Unnamed: 0,Audio Type,Whisper Output,Vosk Output,Google API Output,Notes on Accuracy
0,Clear male voice,I believe you're just talking nonsense.,Skipped (Vosk model not found),I believe you are just talking nonsense,OK
1,Clear female voice,I believe you're just talking nonsense.,Skipped (Vosk model not found),I believe you are just talking nonsense,OK
2,Fast speech,I believe you're just talking nonsense.,Skipped (Vosk model not found),I believe you are just talking nonsense,OK
3,Noisy background,I believe you're just talking nonsense.,Skipped (Vosk model not found),I believe you are just talking nonsense,OK
4,Soft voice,I believe you're just talking nonsense.,Skipped (Vosk model not found),I believe you are just talking nonsense,OK


**Inference:** A comparison table is generated with outputs from all three methods. A heuristic “Notes on Accuracy” column flags very short or unclear transcriptions; this assists in a quick qualitative assessment when references are unavailable.


In [None]:
# Persist comparison table to CSV for submission artifacts.
OUT_CSV = "lab3_comparison_table.csv"
df_compare.to_csv(OUT_CSV, index=False)
print(f"Saved: {OUT_CSV}")


Saved: lab3_comparison_table.csv


**Inference:** The comparison table is saved as `lab3_comparison_table.csv` to support the deliverable that requires a completed table.


In [None]:
# Brief report synthesis based on observed outputs (length and clarity heuristics).
def best_method_per_scenario(row):
    """Selects a 'best' method per scenario based on output length and clarity."""
    candidates = {
        "Whisper": row["Whisper Output"],
        "Vosk": row["Vosk Output"],
        "Google API": row["Google API Output"],
    }
    scores = {}
    for k, v in candidates.items():
        if not isinstance(v, str):
            scores[k] = -1
            continue
        if v in ("N/A (file missing)", "Skipped (Vosk model not found)", "Unclear audio", "Service unavailable"):
            scores[k] = 0
        else:
            scores[k] = len(v.split())
    # Choose the method with the highest token count (proxy for completeness).
    best = max(scores.items(), key=lambda x: x[1])[0]
    return best

lines = []
lines.append("Lab 3 — Brief Inference Report")
lines.append("")
for _, row in df_compare.iterrows():
    scenario = row["Audio Type"]
    best = best_method_per_scenario(row)
    note = row["Notes on Accuracy"]
    lines.append(f"- {scenario}: Best method (heuristic) → {best}; Notes → {note}")

lines.append("")
lines.append("General Observations:")
lines.append("1) Offline Whisper generally returns robust full-sentence outputs when audio is clear.")
lines.append("2) Vosk provides offline recognition with optional word-level confidences; accuracy is model-dependent.")
lines.append("3) Google Web Speech (online) can perform well but is subject to service availability and network quality.")
lines.append("4) Error handling covers unclear audio and service unavailability with explicit messages.")
lines.append("")
lines.append("Future Improvements:")
lines.append("- Add domain language model adaptation (Vosk) and prompt conditioning (Whisper).")
lines.append("- Apply VAD, denoising, and automatic gain control for noisy/soft inputs.")
lines.append("- Implement WER-based evaluation against reference transcripts when available.")
lines.append("- Provide real-time streaming pipelines and device-control intent parsing as an extension.")

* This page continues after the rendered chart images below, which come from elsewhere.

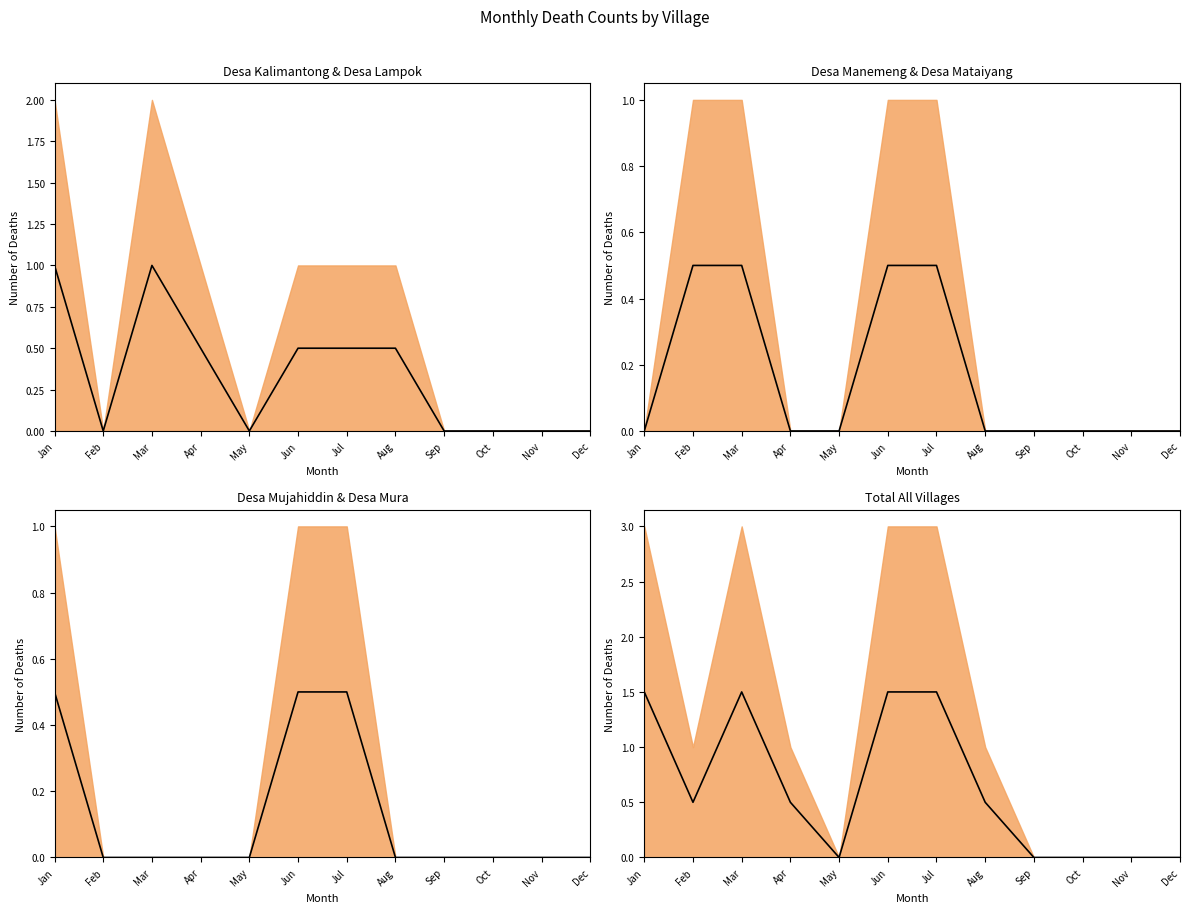

List the labels in order of value, largest first.

Jan, Mar, Jun, Jul, Feb, Apr, Aug, May, Sep, Oct, Nov, Dec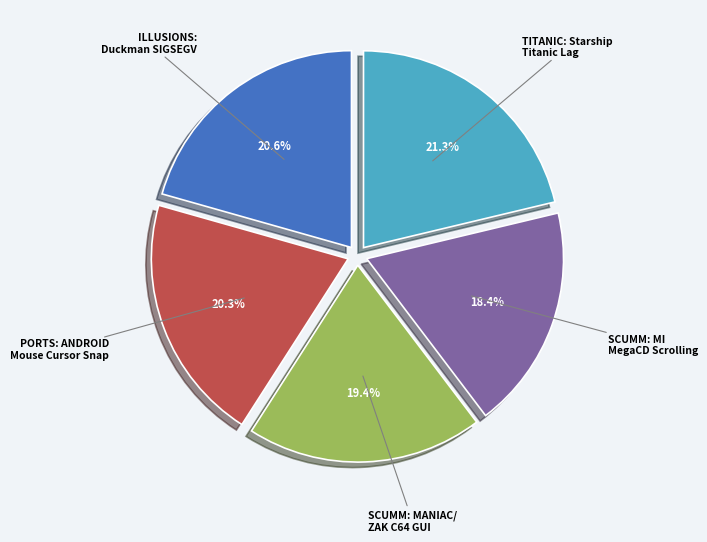

How many slices are in this pie chart?

5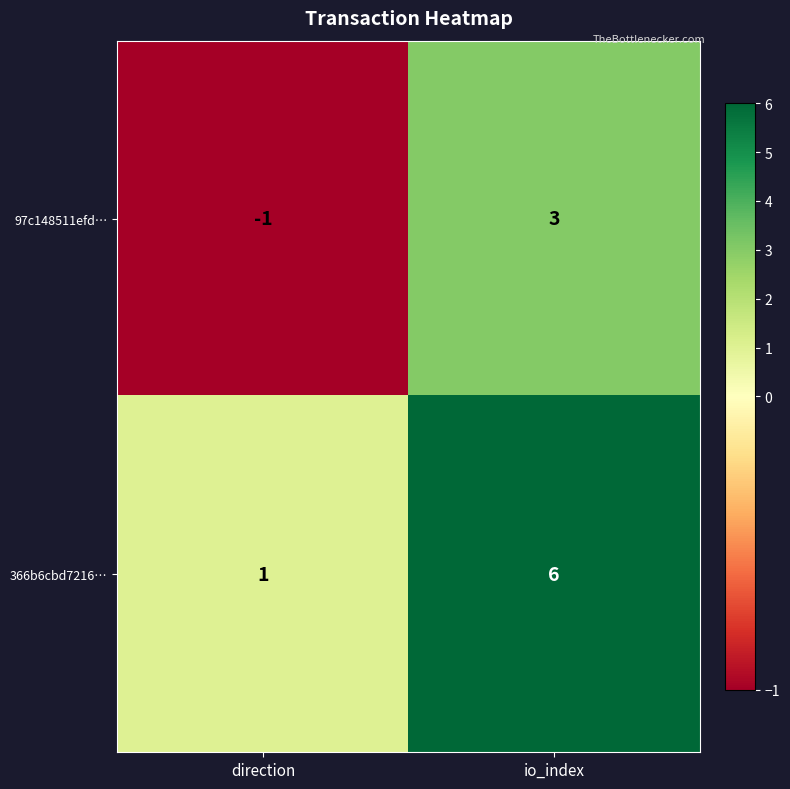

List the series in order of their peak value, lowest first.

97c148511efd…, 366b6cbd7216…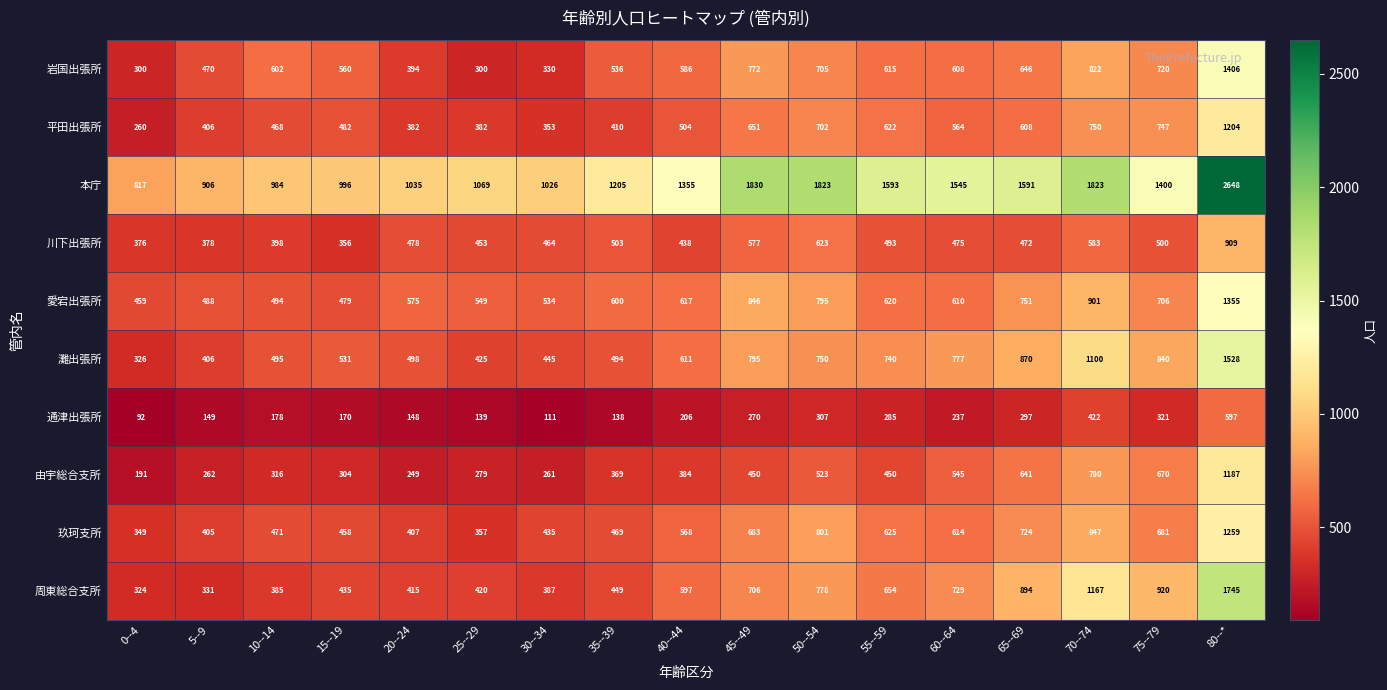

What is the total value across all series at 15--19?

4771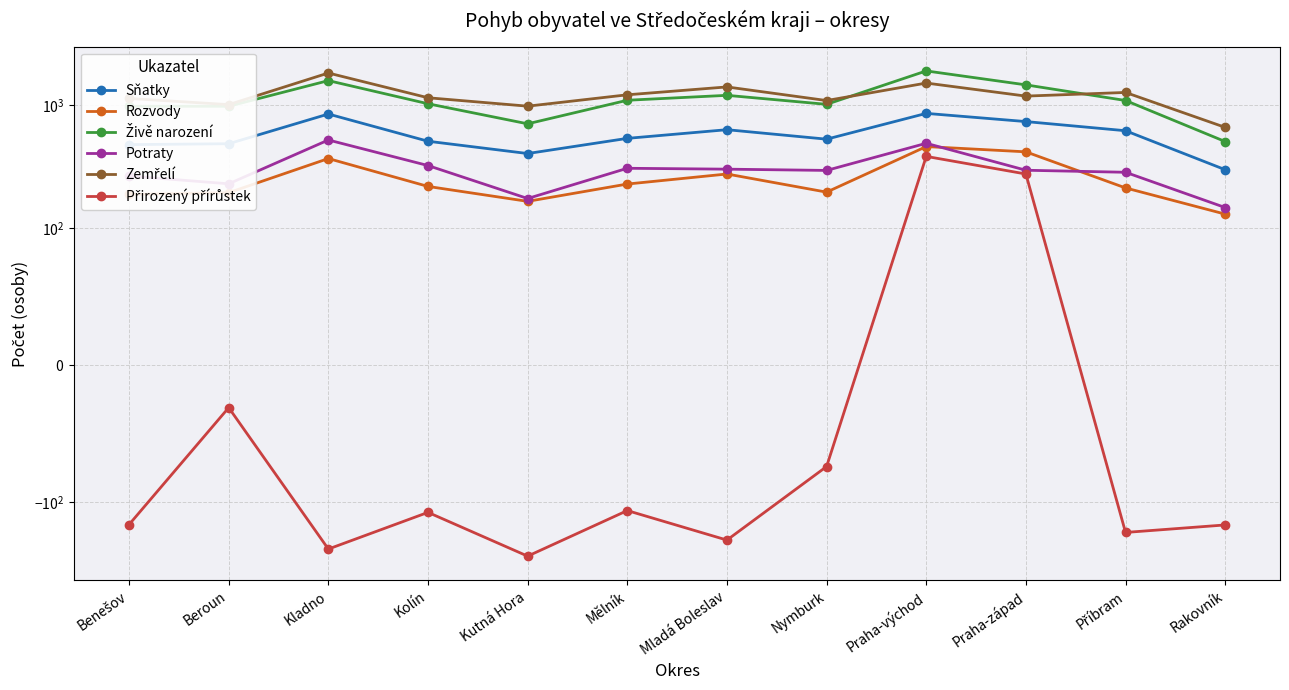

Which label corresponds to the smallest value in the chart?

Kutná Hora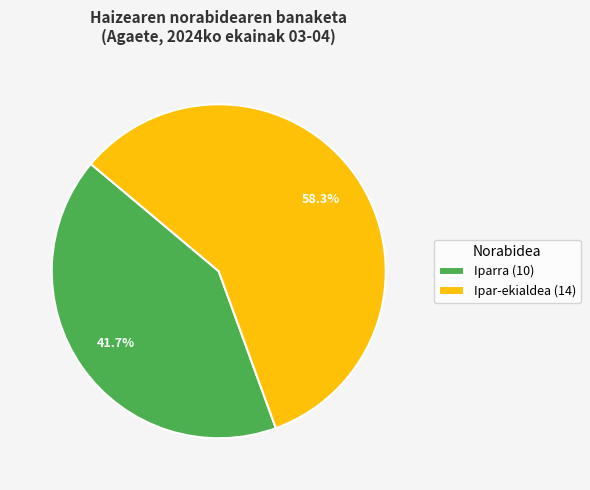

What is the total percentage of Iparra (10) and Ipar-ekialdea (14)?

100.0%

REPORT_PATH = "lab3_report.txt"
with open(REPORT_PATH, "w", encoding="utf-8") as f:
    f.write("\n".join(lines))

print(f"Saved: {REPORT_PATH}")
print("\n".join(lines[:8]))  # Preview first few lines


Saved: lab3_report.txt
Lab 3 — Brief Inference Report

- Clear male voice: Best method (heuristic) → Google API; Notes → OK
- Clear female voice: Best method (heuristic) → Google API; Notes → OK
- Fast speech: Best method (heuristic) → Google API; Notes → OK
- Noisy background: Best method (heuristic) → Google API; Notes → OK
- Soft voice: Best method (heuristic) → Google API; Notes → OK



**Inference:** A concise report is generated summarizing per-scenario outcomes, overall behavior, and suggested improvements. Selection of a “best” method per scenario uses a simple completeness heuristic (token count), while explicit error messages document failure cases.